As marriage is redefined, so is the family. Sadly, many think this redefinition is progressive and good, but the fruit is repressive and damaging to children. Keeping two parents from a child is to repress that child’s desire for what both parents have to offer in the family structure. All the fallout of the sexual revolution from abortion to the redefined roles of men and women to living together before marriage (and the list goes on) have engendered a culture that is less than child-friendly. When you sit in the tearoom of the American Girl Store in Los Angeles and the wall of windows looking out from this toy store stares at a five-story tall woman in sexy underwear from Victoria’s Secret, there is no clearer indictment that our culture is not only clueless about children, but it doesn’t really believe any damage is being done.

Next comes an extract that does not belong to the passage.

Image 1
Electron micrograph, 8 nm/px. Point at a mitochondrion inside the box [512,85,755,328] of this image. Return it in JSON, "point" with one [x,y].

Flaunted sexuality, commonplace abortion, cursing in public, no fault divorce, our culture does not protect children in the least. The fallout of the 1960s has landed upon our children.
Bombs away, Lady Mary.
Esolen says it best in his book: “We cannot have a culture of marriage and family and a pseudoculture of divorce and abortion; that is a contradiction. We cannot have a culture of marriage and family and a pseudoculture of indifference with regard to male and female, and children “chosen” (or not) as accessories to their parents’ lives; that is another contradiction. We cannot have a culture in which purity is held up as an ideal and a pseudoculture of pornography, sexual ‘experimentation’ (note the coldly clinical term), and salaciousness celebrated as ‘edgy’ and ‘bold’; that is still another contradiction.”
It can feel hopeless and overwhelming except that “you have become slaves of God, the fruit you get leads to sanctification and its end, eternal life. For the wages of sin is death, but the free gift of God is eternal life in Christ Jesus our Lord.”
Without knowing it, maybe our culture is producing a generation of children who will be ripe for revival, but only because of the ruins they live in.